The Syrian Democratic Forces (SDF), supported by a US-led coalition, announced a final push to retake the extremist pocket near the Iraqi border late Saturday, after a pause of more than a week to allow civilians to flee.
The Syrian Observatory for Human Rights reported heavy clashes between both sides yesterday morning, as coalition planes and artillery bombarded extremist positions.
“The battle is ongoing. There were heavy clashes this morning, with landmines going off,” said Rami Abdel Rahman, the head of the Britain-based war monitor.
The SDF launched an offensive to expel IS from the eastern province of Deir Ezzor in September.
The Kurdish-led alliance has since whittled down extremist-held territory to a patch of just four square kilometres on the eastern banks of the Euphrates.
Up to 600 extremists could still remain inside, most of them foreigners, according to SDF spokesman Mustafa Bali.

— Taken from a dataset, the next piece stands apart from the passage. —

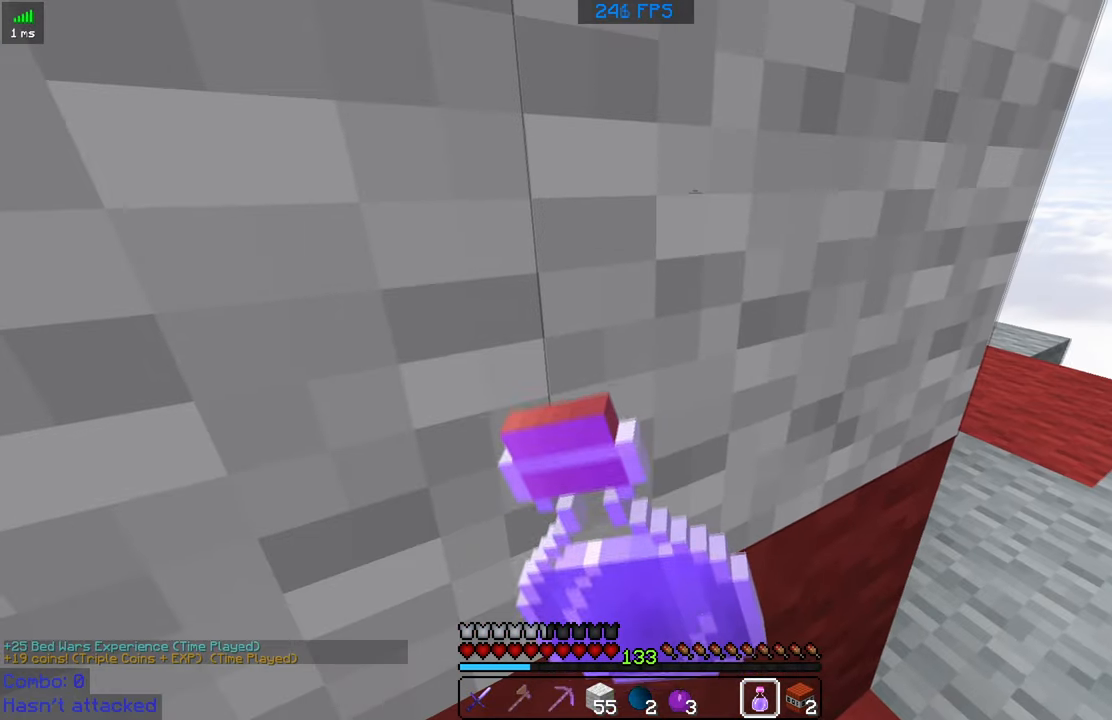
{"keys": ["d", "w"], "mouse": [], "events": [[433, "d", "down"], [483, "mouse_right", "up"], [483, "w", "down"]]}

Since fighting intensified in December, more than 37,000 people, mostly wives and children of extremist fighters, have fled out into SDF-held desert areas, the Observatory said.
That figure includes some 3,200 suspected extremists detained by the SDF, according to the monitor, which relies on sources inside Syria for its information.
At the height of their rule, the extremists imposed their brutal interpretation of Islamic law on a territory spanning parts of Syria and Iraq that was roughly the size of Britain.
But separate military offensives in both countries, including by the SDF, have since retaken the vast bulk of the cross-border “caliphate” they declared in 2014.